November 23, 2015•Update: November 27, 2015
By Joshua Carroll
YANGON, Myanmar
The official death toll in what could be Myanmar’s most deadly landslide for a decade has risen to over a hundred, state media reported Monday.
The landslide buried dozens of huts Saturday near jade mines in Hpakant, northern Myanmar, leaving at least 104 people dead and dozens still missing as of Sunday evening, the Global New Light of Myanmar said.
“We don’t know how many more bodies could still be under the rubble,” Capt. Naing Win, head of the township police office, told The Myanmar Times on Sunday.
Hpakant is a major source of high quality jade that is feeding relentless demand across the border in China.
The workers in the mining town are largely internal migrants, who sift through the rubble dumped by jade mining companies in search of overlooked fragments of the precious gem.

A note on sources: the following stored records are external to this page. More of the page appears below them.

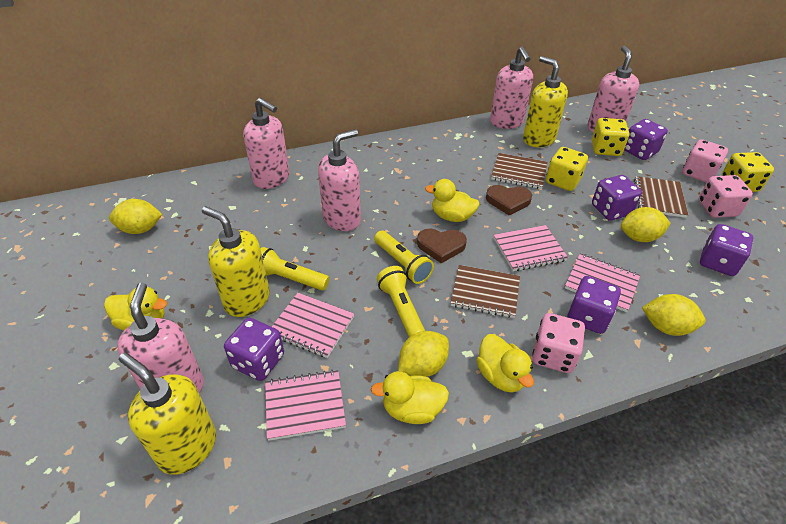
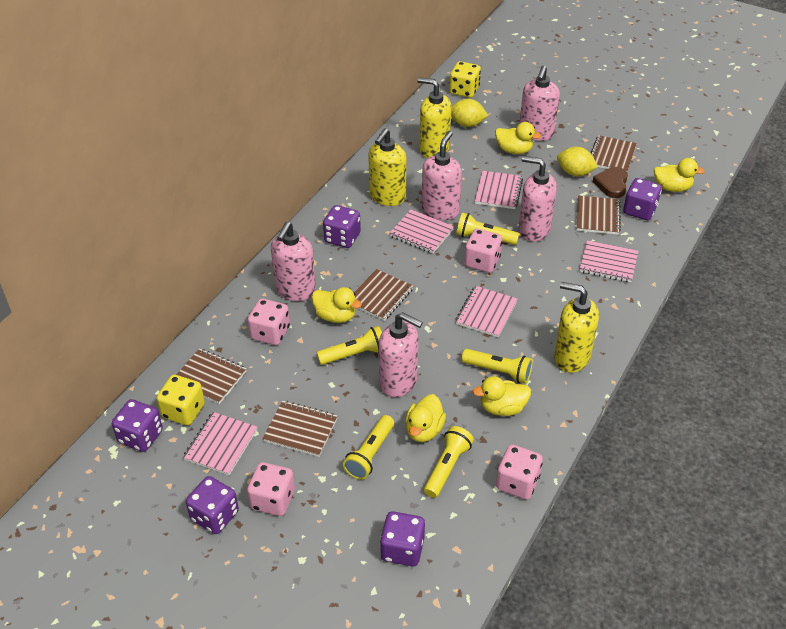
brown heart: 2 -> 1
brown notebook: 3 -> 5
pink dice: 3 -> 4
pink notebook: 4 -> 5
yellow dice: 3 -> 2
yellow duck: 4 -> 5
yellow flashlight: 3 -> 5
yellow lemon: 4 -> 2

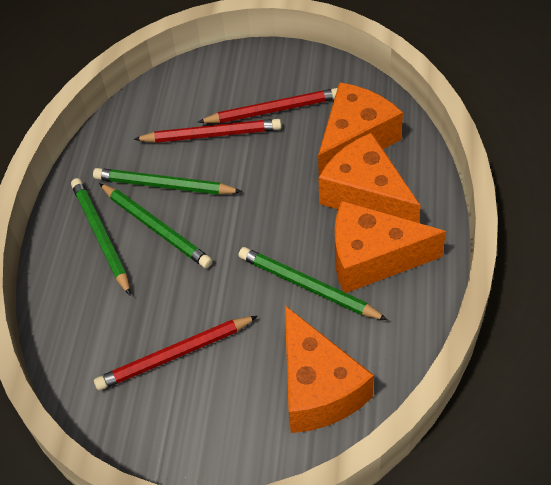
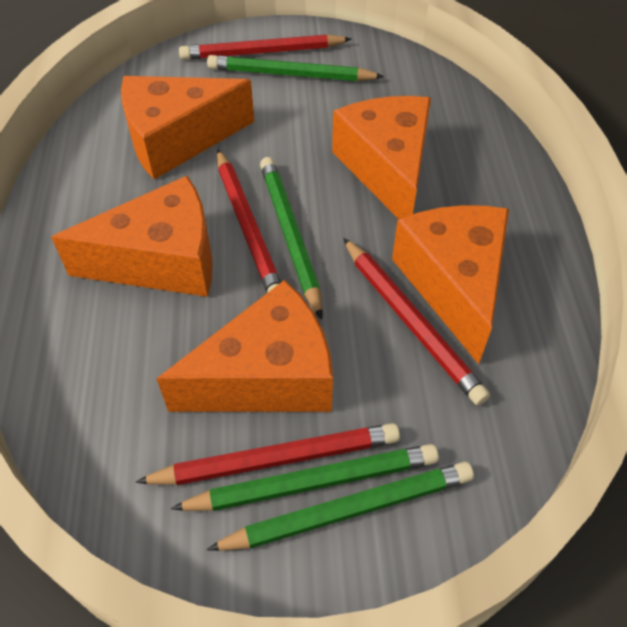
orange cheese: 4 -> 5
red pencil: 3 -> 4

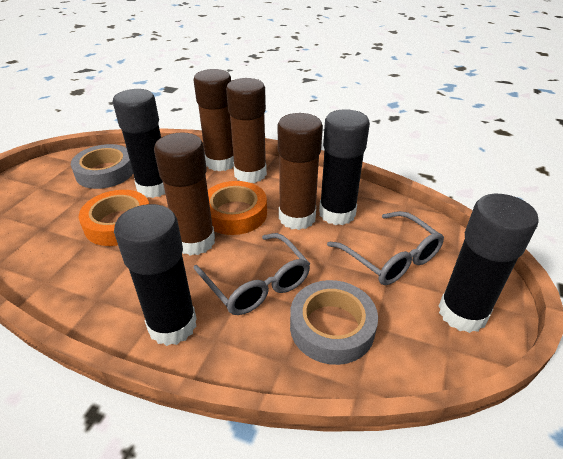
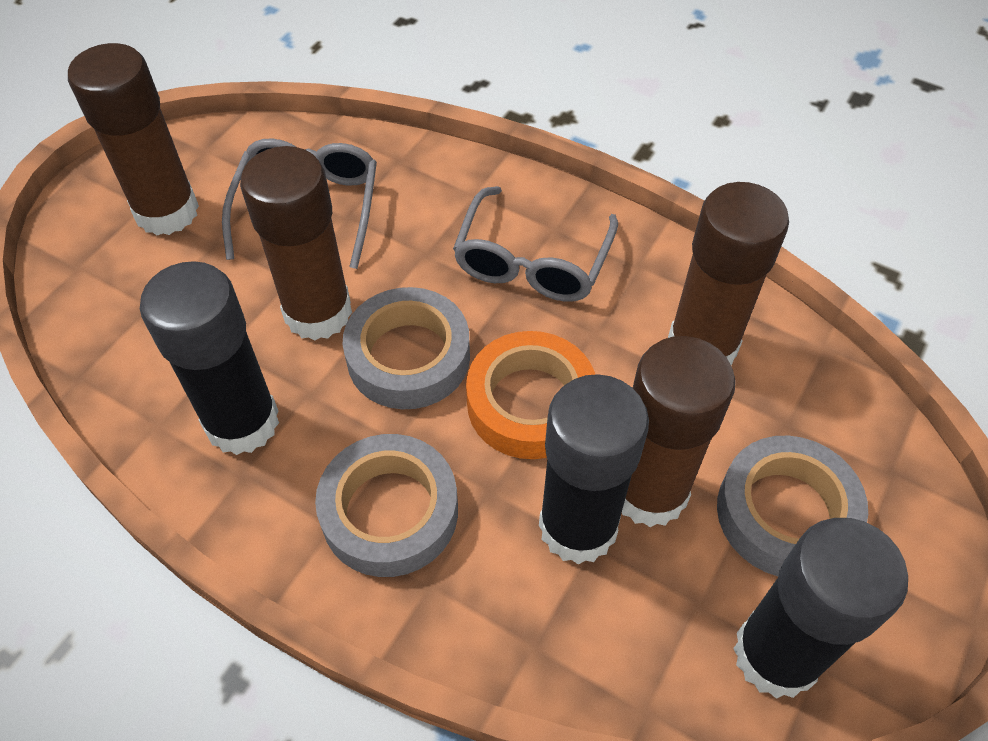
black glue stick: 4 -> 3
grey tape: 2 -> 3
orange tape: 2 -> 1

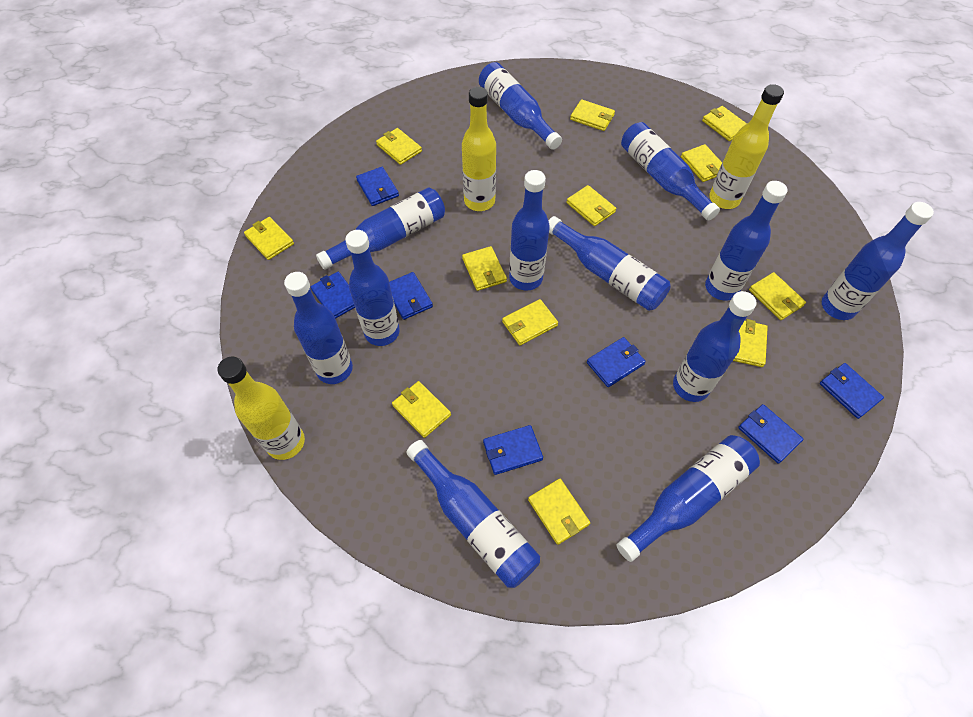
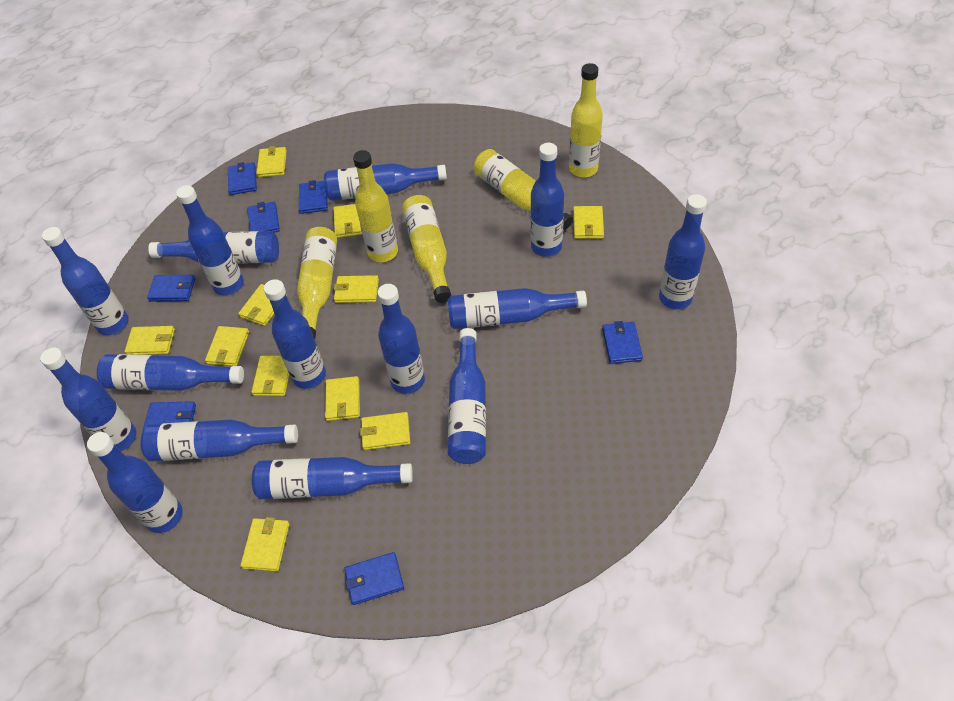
blue bottle: 12 -> 15
yellow bottle: 3 -> 5
yellow wallet: 12 -> 11

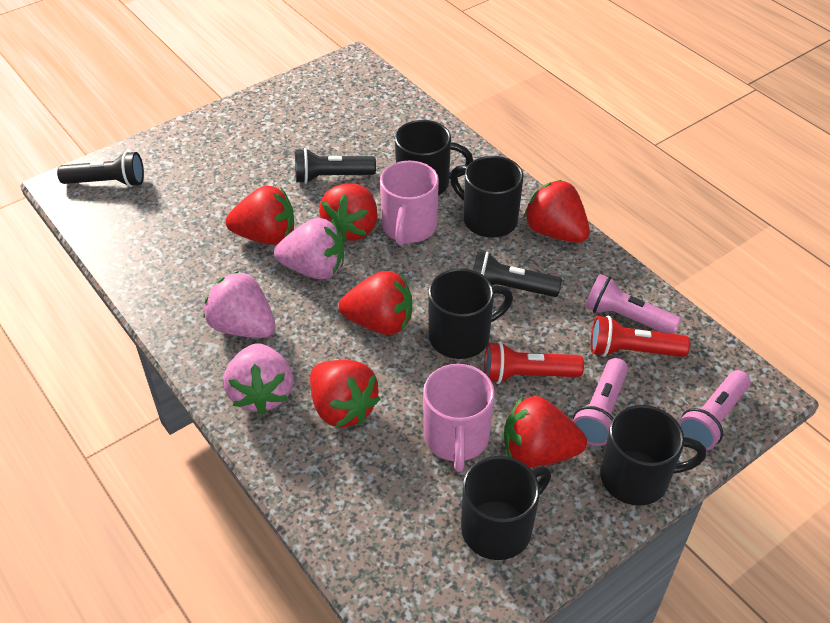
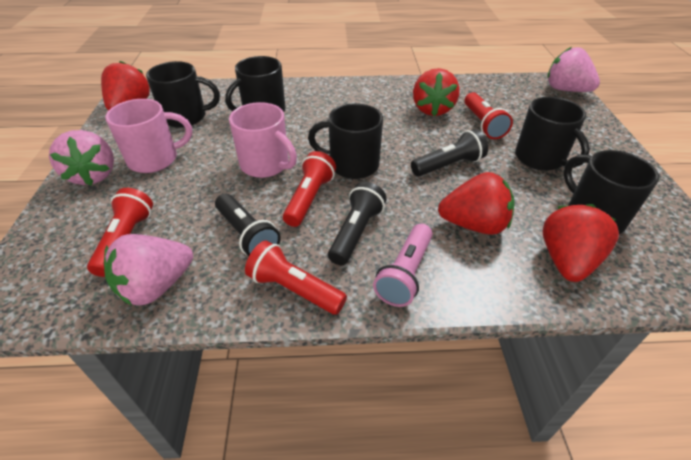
pink flashlight: 3 -> 1
red flashlight: 2 -> 4
red strawberry: 6 -> 4

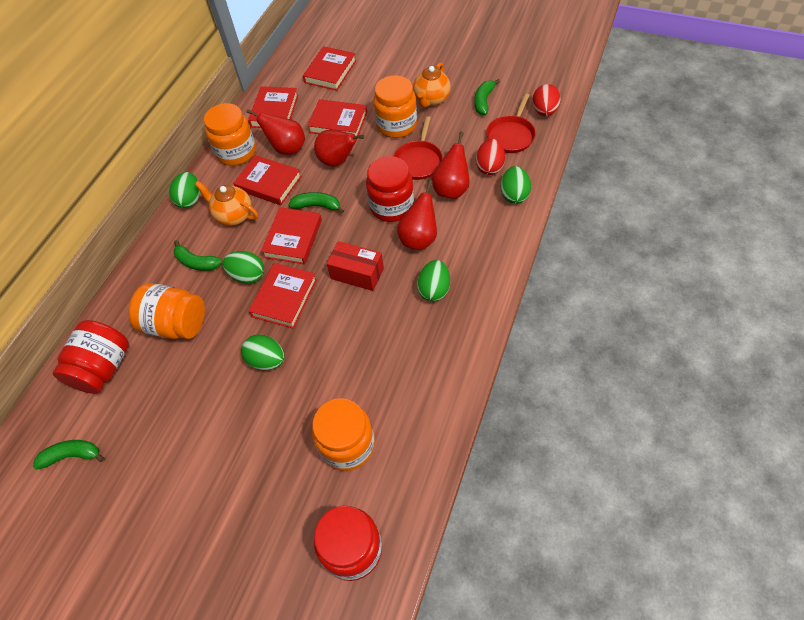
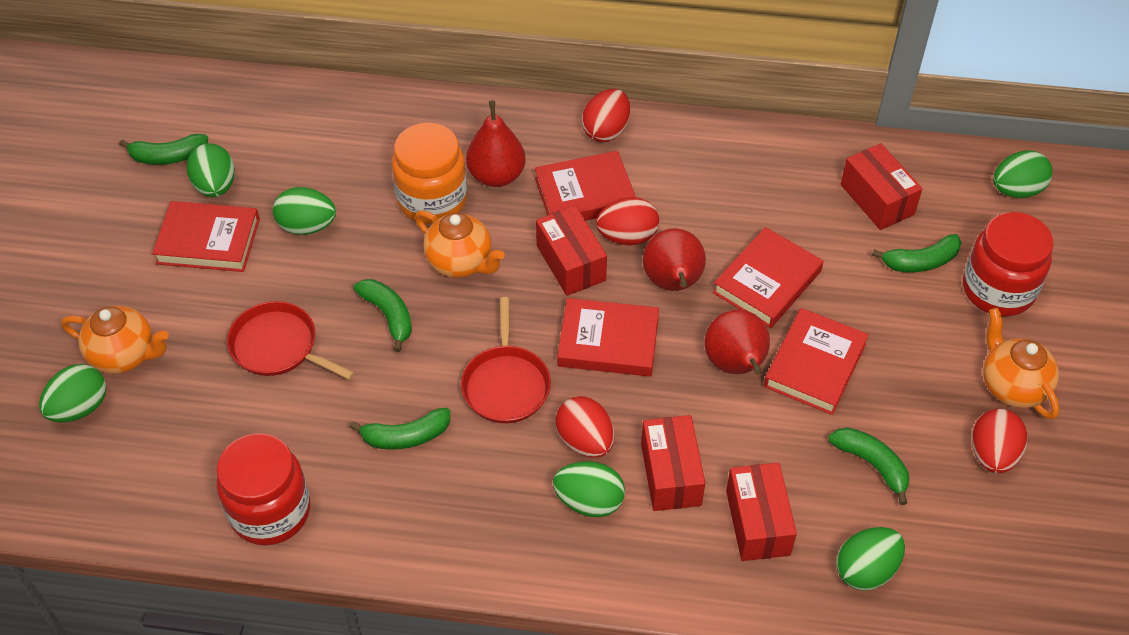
green banana: 4 -> 5
green egg: 5 -> 6
orange jar: 4 -> 1
orange teapot: 2 -> 3
red book: 6 -> 5
red box: 1 -> 4
red egg: 2 -> 4
red jar: 3 -> 2
red pear: 4 -> 3

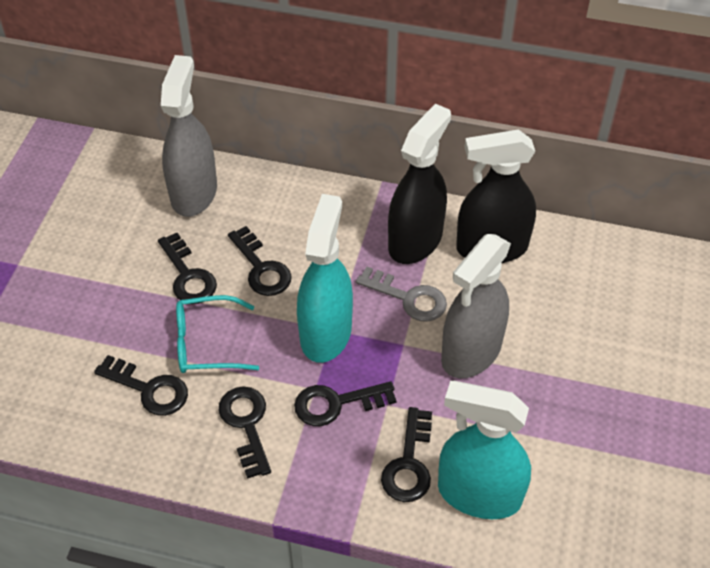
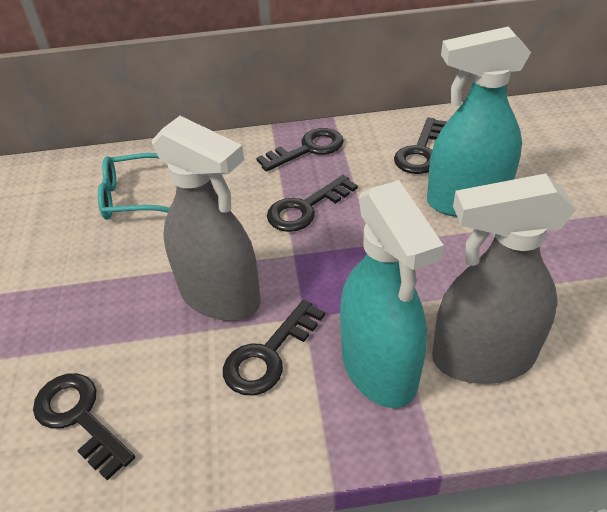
black key: 6 -> 5
black spray bottle: 2 -> 0
grey key: 1 -> 0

Officials say they are not yet sure why the large pile of debris created by dumping from nearby mines gave way Saturday.
But collapses in Hpakant -- where the industry faces little regulation -- are common: nine died in a smaller landslide there in March.
Global Witness, a non-profit group that campaigns against environmental crimes, has branded Myanmar’s shady jade industry a massive natural resource “heist”.
Last month the group estimated that corrupt military officials, cronies and drug lords controlled an industry worth at least $31 billion in 2014.
“Big firms licenced by the government are making a killing,” said Mike Davis, Asia director at Global Witness.
“They are grabbing jade worth tens or hundreds of millions a year, while leaving locals and migrant workers to run the gauntlet of deadly landslides caused by the companies’ reckless dumping practices.”